5. Consequentialist: He believes that by getting the sympathy of the international community, you can pressure your oppressor through external means as well. It clearly highlights the oppressors as the bad guys. This is why Gandhi thinks the Soul-force/truth-force of Satyagraha is more powerful.
6. Historical: when asked what historical example he can give of this form of resistance, he replies that all of time has been sustained by this truth-force. “Recorded-history” is merely the small blimps when this force failed to work, thus most of our issues have actually been resolved by love rather than violence.
The fact that there are so many men still alive in the world shows that it is based not on the force of arms but on the force of truth or love. Therefore, the greatest and most unimpeachable evidence of the success of this force is to be found in the fact that, in spite of the wars of the world, it still lives on. Thousands, indeed tens of thousands, depend for their existence on a very active working of this force. Little quarrels of millions of families in their daily lives disappear before the exercise of this force. Hundreds of nations live in peace. History does not and cannot take note of this fact. History is really a record of every interruption of the even working of the force of love or of the soul.
With that said, Gandhi did not have a universal deontological commitment against violence, he supported violence when fighting for one’s country. And even in alleviating oppression, he says that violence is to be preferred to cowardice. But obviously Satyagraha is to be preferred to all.
Education
He says that STEM and science education is not pivotal. It might be great as an ornament, but compared to the education that builds character and ethics, it is nothing.
All I have now shown is that we must not make of [science] a fetish. It is not our Kamadhuk. In its place it can be of use and it has its place when we have brought our senses under subjection and put our ethics on a firm foundation. And then, if we feel inclined to receive that education, we may make good use of it. As an ornament it is likely to sit well on us. It now follows that it is not necessary to make this education compulsory. Our ancient school system is enough. Character-building has the first place in it and that is primary education. A building erected on that foundation will last.
This is indeed a core part of our training that has been lost. Gandhi is adamant that western values and eastern values are incompatible, as opposed to the Dalai Lama who encourages the study of science:
In order to restore India to its pristine condition, we have to return to it. In our own civilization there will naturally be progress, retrogression, reforms, and reactions; but one effort is required, and that is to drive out Western civilization. All else will follow.
Miscellaneous
Gandhi talks about an epistemology of both love and pain. The former enables us to see the moral truth, to know the right action, only when we pity our oppressors can we really make meaningful progress. The latter helps us learn and remember, this was regarding his commentary on how doctors take away our opportunities to correct our vices.

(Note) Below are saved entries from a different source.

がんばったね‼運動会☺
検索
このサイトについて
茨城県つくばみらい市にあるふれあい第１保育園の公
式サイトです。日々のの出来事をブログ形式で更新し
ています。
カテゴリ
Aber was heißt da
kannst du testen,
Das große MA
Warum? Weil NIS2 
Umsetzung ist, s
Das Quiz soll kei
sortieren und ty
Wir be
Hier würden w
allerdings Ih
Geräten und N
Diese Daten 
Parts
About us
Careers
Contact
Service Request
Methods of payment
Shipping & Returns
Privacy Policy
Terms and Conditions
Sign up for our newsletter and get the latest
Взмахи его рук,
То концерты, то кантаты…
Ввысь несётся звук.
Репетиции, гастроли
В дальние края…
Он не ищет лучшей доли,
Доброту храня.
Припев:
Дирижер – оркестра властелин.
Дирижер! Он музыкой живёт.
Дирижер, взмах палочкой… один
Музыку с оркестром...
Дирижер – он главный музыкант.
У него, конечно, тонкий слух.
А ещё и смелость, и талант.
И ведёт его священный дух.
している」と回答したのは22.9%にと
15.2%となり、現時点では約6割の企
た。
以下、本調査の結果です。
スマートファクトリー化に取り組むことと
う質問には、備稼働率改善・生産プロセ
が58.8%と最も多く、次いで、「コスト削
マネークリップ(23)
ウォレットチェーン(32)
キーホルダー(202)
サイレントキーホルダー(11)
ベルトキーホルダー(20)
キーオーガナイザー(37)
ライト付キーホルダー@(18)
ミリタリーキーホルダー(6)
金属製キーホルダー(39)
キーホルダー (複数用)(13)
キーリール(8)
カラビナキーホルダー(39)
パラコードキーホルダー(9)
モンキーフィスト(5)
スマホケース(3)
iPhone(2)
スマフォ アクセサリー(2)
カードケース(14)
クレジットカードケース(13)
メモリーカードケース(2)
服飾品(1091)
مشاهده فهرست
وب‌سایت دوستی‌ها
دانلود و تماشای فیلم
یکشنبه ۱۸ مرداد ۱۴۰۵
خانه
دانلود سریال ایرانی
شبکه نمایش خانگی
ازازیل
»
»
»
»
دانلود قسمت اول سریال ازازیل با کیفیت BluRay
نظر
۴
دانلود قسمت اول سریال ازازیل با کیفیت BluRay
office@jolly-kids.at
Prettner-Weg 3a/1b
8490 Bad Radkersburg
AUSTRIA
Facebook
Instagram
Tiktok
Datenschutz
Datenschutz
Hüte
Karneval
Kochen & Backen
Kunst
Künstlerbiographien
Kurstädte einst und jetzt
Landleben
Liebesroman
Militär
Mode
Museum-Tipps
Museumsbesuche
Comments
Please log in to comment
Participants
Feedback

Gandhi’s proposals are not radical/unrealistic at all considering the ends he wants to achieve. Fanon recommended violence because he wanted his country to be liberated and be materially well-off. Gandhi want’s to have a sphere that is highly moral. If those are his goals, he is not far off for saying that we have little to learn from the west, or that the only way to obtain the “fair ends” he wants is through nonviolence. As long as we keep in mind the end society, Gandhi wants to establish, it makes his recommendation all the more plausible. The interesting question is: is Fanon’s ends worth having without the moral transformation? Gandhi makes more sense and becomes more plausible when you read him as fighting two wars: the first war externally against the colonizers and the second war internally against the worldview of the colonizers. To win both wars, that is to establish political independence and be free from the spiritual bondage of materialism, what Gandhi proposed is not only effective but also necessary. Fanon only wants to win the external war and thus violence is a perfectly fine measure to do so.